Problem — Of the lines listed below, return exactly those that run from the line containing "typedefs, globals, structures)" through the line containing "multiple paths on conditional defines.", both included.

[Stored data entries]
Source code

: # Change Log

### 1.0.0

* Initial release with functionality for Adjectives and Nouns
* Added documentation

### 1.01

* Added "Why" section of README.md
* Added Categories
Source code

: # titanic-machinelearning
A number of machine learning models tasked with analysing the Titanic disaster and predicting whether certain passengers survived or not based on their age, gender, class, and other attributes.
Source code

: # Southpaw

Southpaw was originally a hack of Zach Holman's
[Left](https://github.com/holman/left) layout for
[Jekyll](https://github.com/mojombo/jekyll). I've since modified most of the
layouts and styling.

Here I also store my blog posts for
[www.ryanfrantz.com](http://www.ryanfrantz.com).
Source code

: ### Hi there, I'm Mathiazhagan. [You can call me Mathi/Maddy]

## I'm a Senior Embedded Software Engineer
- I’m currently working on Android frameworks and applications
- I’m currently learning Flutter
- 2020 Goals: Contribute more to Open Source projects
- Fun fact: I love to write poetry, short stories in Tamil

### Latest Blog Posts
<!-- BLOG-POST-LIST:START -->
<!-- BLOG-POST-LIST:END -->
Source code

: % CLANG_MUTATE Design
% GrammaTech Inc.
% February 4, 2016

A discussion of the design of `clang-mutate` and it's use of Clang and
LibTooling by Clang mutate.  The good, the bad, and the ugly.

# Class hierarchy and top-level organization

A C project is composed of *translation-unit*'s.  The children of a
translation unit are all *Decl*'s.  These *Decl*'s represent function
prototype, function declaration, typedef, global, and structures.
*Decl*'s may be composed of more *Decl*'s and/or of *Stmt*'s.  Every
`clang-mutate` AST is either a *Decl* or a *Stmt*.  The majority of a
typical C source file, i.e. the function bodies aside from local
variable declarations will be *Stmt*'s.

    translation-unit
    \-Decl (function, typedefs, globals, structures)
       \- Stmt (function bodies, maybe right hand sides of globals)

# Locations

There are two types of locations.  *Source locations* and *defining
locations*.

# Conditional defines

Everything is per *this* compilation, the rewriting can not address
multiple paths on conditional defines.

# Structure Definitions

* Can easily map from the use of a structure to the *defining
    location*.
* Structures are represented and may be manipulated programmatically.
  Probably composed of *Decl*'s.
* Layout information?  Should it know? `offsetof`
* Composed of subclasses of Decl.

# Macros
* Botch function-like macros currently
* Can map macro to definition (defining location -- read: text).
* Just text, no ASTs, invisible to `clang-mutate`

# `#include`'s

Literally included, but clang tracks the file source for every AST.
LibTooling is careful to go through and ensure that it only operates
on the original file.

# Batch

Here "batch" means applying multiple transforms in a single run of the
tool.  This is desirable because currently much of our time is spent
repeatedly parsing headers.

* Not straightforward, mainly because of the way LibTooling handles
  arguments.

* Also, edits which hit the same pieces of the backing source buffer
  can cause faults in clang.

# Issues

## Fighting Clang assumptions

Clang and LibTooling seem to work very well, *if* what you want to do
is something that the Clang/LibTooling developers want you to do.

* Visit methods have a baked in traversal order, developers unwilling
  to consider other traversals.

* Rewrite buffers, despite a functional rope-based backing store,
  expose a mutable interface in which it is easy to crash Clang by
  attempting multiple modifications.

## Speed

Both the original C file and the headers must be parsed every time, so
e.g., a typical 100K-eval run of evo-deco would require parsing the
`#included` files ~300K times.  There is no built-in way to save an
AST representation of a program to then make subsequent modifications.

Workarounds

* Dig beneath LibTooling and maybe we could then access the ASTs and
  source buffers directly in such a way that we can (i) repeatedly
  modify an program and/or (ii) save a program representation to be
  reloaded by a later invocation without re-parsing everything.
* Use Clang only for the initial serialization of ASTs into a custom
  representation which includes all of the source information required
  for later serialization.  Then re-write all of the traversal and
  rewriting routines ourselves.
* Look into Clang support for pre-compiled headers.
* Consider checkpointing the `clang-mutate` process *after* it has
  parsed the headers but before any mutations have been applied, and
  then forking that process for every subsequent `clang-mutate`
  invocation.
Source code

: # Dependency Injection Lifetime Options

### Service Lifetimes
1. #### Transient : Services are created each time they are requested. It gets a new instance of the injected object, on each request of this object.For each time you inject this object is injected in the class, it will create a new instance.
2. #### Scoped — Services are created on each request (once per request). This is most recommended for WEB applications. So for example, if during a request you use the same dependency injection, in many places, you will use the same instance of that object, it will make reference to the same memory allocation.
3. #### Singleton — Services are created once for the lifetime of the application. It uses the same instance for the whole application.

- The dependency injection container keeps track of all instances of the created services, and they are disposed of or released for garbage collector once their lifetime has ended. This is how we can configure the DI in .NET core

Task answer —
    \-Decl (function, typedefs, globals, structures)
       \- Stmt (function bodies, maybe right hand sides of globals)

# Locations

There are two types of locations.  *Source locations* and *defining
locations*.

# Conditional defines

Everything is per *this* compilation, the rewriting can not address
multiple paths on conditional defines.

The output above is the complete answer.